Honnêtement, j’en doute…
Image : Le baptême du Christ Giotto
2 commentaires
Bonsoir Véronique,
Quelques ordres de grandeur pour appréhender et relativiser votre perception biblique.
Taille estimée de l’univers : une spère de 90 milliards d’années lumière de diamètre.
Nombre de Galaxies dans l’unvivers : une centaine de milliards.
Nombre d’étoiles dans une Galaxie moyenne : une centaine de milliards. (La nôtre en compte environ autant).
Age estimé de l’univers : 13.7 milliards d’années.
Age estimé de notre étoile (le Soleil) et de la Terre : 4.7 milliards d’années.
Apparition des hominidés : 10 millions d’années.

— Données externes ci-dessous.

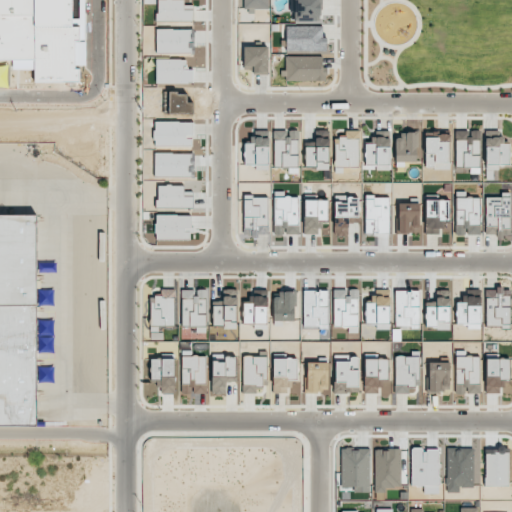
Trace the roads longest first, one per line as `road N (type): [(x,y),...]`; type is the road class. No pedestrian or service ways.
road 1 (residential): [(130,511),(127,0)]
road 2 (residential): [(129,269),(511,269)]
road 3 (residential): [(130,427),(511,425)]
road 4 (residential): [(511,111),(221,112)]
road 5 (residential): [(220,0),(222,269)]
road 6 (track): [(0,131),(128,132)]
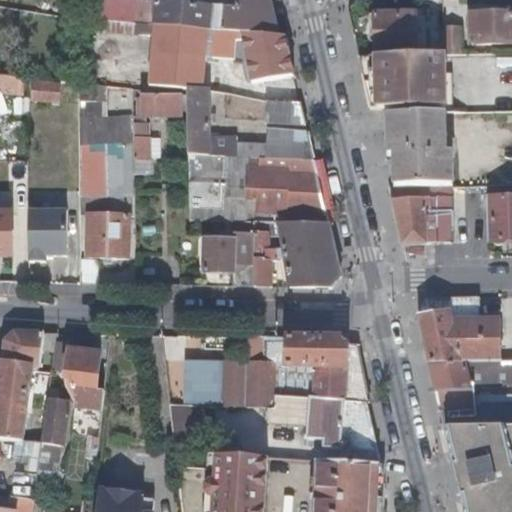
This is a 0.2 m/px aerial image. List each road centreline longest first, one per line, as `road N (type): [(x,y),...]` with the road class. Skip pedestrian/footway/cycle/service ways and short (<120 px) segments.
road 1 (residential): [(387,320),(0,311)]
road 2 (residential): [(379,284),(310,0)]
road 3 (residential): [(432,511),(387,320)]
road 4 (residential): [(511,281),(379,284)]
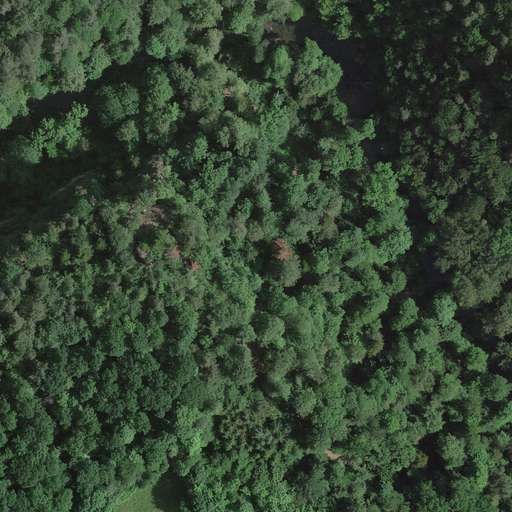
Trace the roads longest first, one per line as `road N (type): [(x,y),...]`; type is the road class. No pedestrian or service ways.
road 1 (track): [(0,189),(165,98),(218,94),(251,106),(350,193),(433,333),(511,430)]
road 2 (track): [(0,364),(140,418),(203,511)]
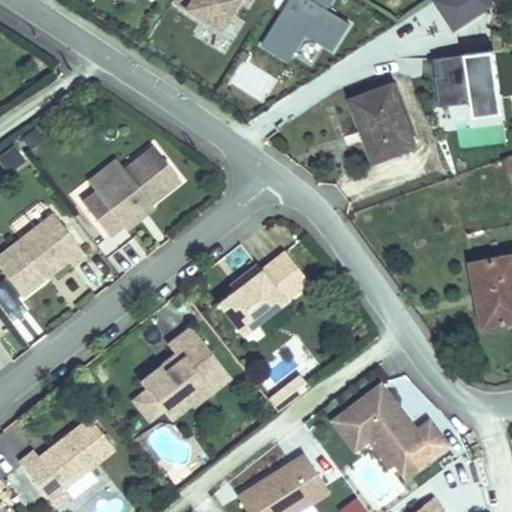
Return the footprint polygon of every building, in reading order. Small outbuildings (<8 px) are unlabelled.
[(184,0),(180,7),(221,29),(237,0),(184,0)] [(286,0),(258,49),(287,66),(304,35),(333,52),(350,23),(327,10),(332,0),(286,0)] [(495,7),(493,0),(435,0),(454,31),(495,7)] [(495,48),(434,56),(441,105),(472,100),(474,116),(504,112),(495,48)] [(261,99),(274,79),(244,60),(231,80),(261,99)] [(119,156),(105,167),(132,200),(145,190),(159,178),(156,175),(163,169),(166,173),(174,167),(202,144),(176,111),(147,133),(119,156)] [(381,119),(339,134),(361,195),(402,181),(381,119)] [(139,124),(111,147),(119,156),(147,133),(139,124)] [(0,154),(0,165),(6,175),(25,161),(13,145),(0,154)] [(159,178),(145,190),(149,195),(177,172),(174,167),(166,173),(163,169),(156,175),(159,178)] [(76,178),(17,225),(45,262),(71,241),(67,236),(87,220),(91,225),(95,230),(108,219),(76,178)] [(501,182),(489,184),(491,197),(504,194),(501,182)] [(87,220),(67,236),(71,241),(91,225),(87,220)] [(264,244),(248,257),(252,262),(241,271),(225,284),(250,315),(317,263),(292,231),(268,249),(264,244)] [(248,257),(237,266),(241,271),(252,262),(248,257)] [(511,288),(469,295),(479,358),(511,351),(511,288)] [(200,308),(177,326),(184,335),(188,340),(174,352),(169,347),(149,362),(154,369),(156,371),(171,391),(178,399),(198,383),(194,378),(213,363),(216,366),(234,352),(200,308)] [(184,335),(169,347),(174,352),(188,340),(184,335)] [(239,357),(234,352),(216,366),(213,363),(194,378),(198,383),(201,387),(239,357)] [(156,371),(144,381),(158,400),(171,391),(156,371)] [(415,423),(380,379),(327,419),(355,454),(368,443),(387,470),(394,465),(404,481),(453,445),(429,413),(415,423)] [(43,436),(29,447),(62,491),(77,480),(72,474),(123,435),(99,403),(48,442),(43,436)] [(299,511),(332,492),(303,450),(234,493),(245,511),(299,511)] [(0,511),(4,511),(20,501),(0,475),(0,511)] [(439,489),(429,477),(390,506),(394,511),(448,511),(434,493),(439,489)] [(334,511),(366,511),(354,497),(334,511)] [(237,511),(228,500),(212,511),(237,511)]
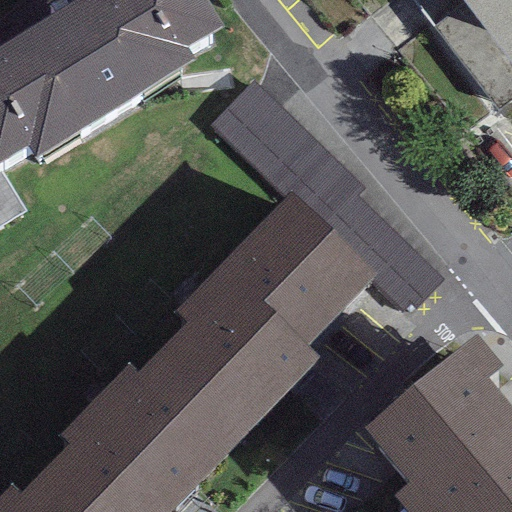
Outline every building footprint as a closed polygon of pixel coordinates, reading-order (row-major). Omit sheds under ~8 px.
[(198,0),(97,0),(0,60),(0,176),(2,175),(28,159),(36,171),(194,73),(188,63),(224,41),(198,0)] [(511,0),(416,0),(498,105),(511,93),(511,0)] [(364,189),(252,86),(210,130),(290,204),(350,260),(383,225),(355,199),(364,189)] [(0,228),(24,213),(2,175),(0,176),(0,228)] [(350,260),(290,204),(172,320),(184,331),(136,382),(130,373),(58,445),(67,454),(19,501),(11,495),(0,505),(0,511),(180,511),(320,370),(306,357),(375,284),(350,260)] [(503,383),(476,351),(362,445),(408,500),(394,511),(511,511),(511,424),(488,395),(503,383)]
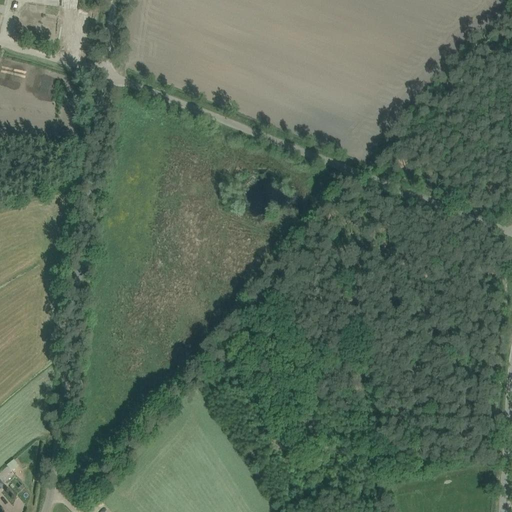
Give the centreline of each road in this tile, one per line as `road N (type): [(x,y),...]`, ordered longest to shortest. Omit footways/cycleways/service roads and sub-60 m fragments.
road 1 (unclassified): [(511,226),(95,70)]
road 2 (unclassified): [(48,511),(95,70)]
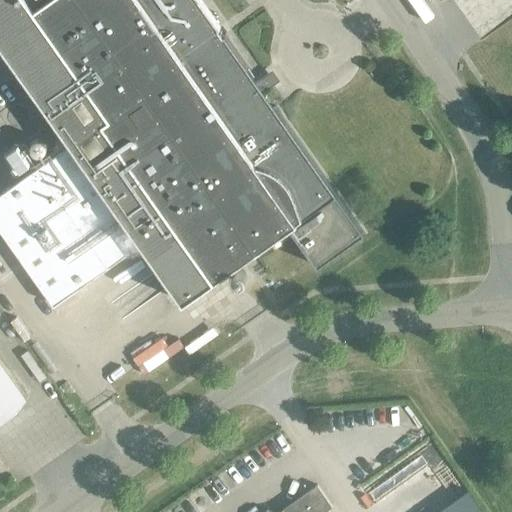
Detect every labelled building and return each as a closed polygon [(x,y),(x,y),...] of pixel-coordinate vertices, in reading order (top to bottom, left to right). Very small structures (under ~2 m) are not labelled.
[(0,0),(0,41),(72,144),(142,243),(184,302),(290,228),(317,267),(365,234),(200,0),(0,0)] [(142,243),(72,144),(0,194),(0,228),(54,305),(142,243)] [(0,363),(0,469),(0,470),(0,469),(0,412),(23,396),(0,363)] [(39,364),(32,369),(42,382),(48,377),(39,364)] [(324,511),(332,507),(317,485),(278,511),(269,511),(268,510),(264,511),(324,511)]
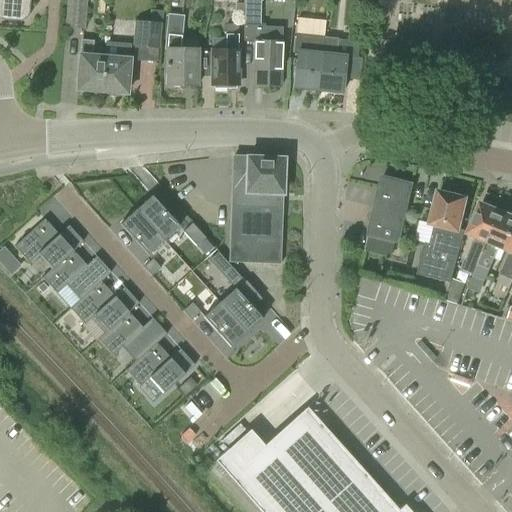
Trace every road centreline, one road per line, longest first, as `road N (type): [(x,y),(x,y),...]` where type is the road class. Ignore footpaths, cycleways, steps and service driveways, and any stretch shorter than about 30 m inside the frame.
road 1 (residential): [(8,150),(88,139),(296,136),(318,149)]
road 2 (residential): [(246,390),(67,202)]
road 3 (residential): [(477,511),(353,379),(324,334)]
road 4 (residential): [(318,149),(378,133),(511,160)]
road 5 (residential): [(324,334),(326,167),(318,149)]
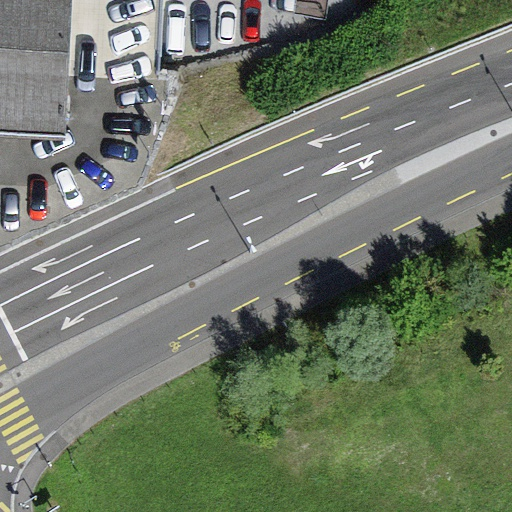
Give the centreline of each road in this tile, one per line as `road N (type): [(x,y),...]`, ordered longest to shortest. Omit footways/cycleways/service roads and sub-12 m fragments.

Apparition de homo sapiens : 1 million d’années.
Première manifestation de Dieu : 6000 ans.
Arrivée de Jésus : 2000 ans. (Donc Dieu s’est manifesté tardivement depuis qu’il a tout créé).
Nombre de morts issus du judaisme, christianisme et islam : 200 millions depuis l’apparition du Christ.
(le christianisme se taillant toutefois la part du lion dans ce constat avec 97% à son palmarès).
Sans parler des quelques pervers qui officient toujours au sein de l’Église (voir affaires récentes révélées),
et qui ont été couverts par leur hiérarchie pourtant informée de leurs forfaits (Cas Barbarin par exemple).
Alors, question “péché” comme vous l’évoquez, ne pensez vous pas qu’il est malvenu de culpabiliser vos semblables ?
Les péchés dont vous parlez sont vraiment de la roupie de sansonnet face aux atrocités commises au nom de Dieu.
Si les jeunes désertent les Églises, c’est aussi parce qu’ils ont le recul que leurs parents et grands parents n’avaient pas forcément.
Celà dit, je crois quand même à la spiritualité, mais pas sous la forme inculquée par l’Église.
Et il n’est pas nécessaire d’aller à la messe tous les dimanches pour faire le bien autour de soi.
Bien à vous.
Bonjour Marc,
Tout ce que vous écrivez au sujet de l’univers, je ne suis pas une bécassine qui l’ignore. Ma foi en est d’autant plus ardente.
D’autre part, votre dernière phrase a peu de portée si vous vous montrez incapable de prouver qu’allant à la messe tous les dimanches, je fais le mal autour de moi. Il est facile de dire ce que vous dites. Beaucoup plus difficile d’affirmer que le chrétien sincère qui rend un culte à son Dieu une fois par semaine et prend en compte les prédications qu’il entend ne soit pas amené peu à peu à convertir sa vie en la conformant à la Parole du Christ.
Or, les péchés que j’évoquais plus haut – il y a cinq ans, je le précise quand même – ne sont pas du tout “de la roupie de sansonnet” comme vous dites. Ce n’est pas parce qu’ils sont très répandus dans la société qu’ils sont anodins et sans conséquences. Si le monde tourne si mal, c’est que justement chacun, dans son égoïsme et son absence de conscience du tort fait à autrui, les commet sans cesse.
Et finalement, Marc, vous me rendez service : ce billet, oui, je l’ai écrit il y a cinq ans – avant que ne soit élu le Pape François. Et ce sont bien ces péchés-là, qu’il qualifie souvent de “corruption” qu’il dénonce sans cesse. J’avais donc une petite longueur d’avance sur le discours officiel de l’Eglise. Et raison.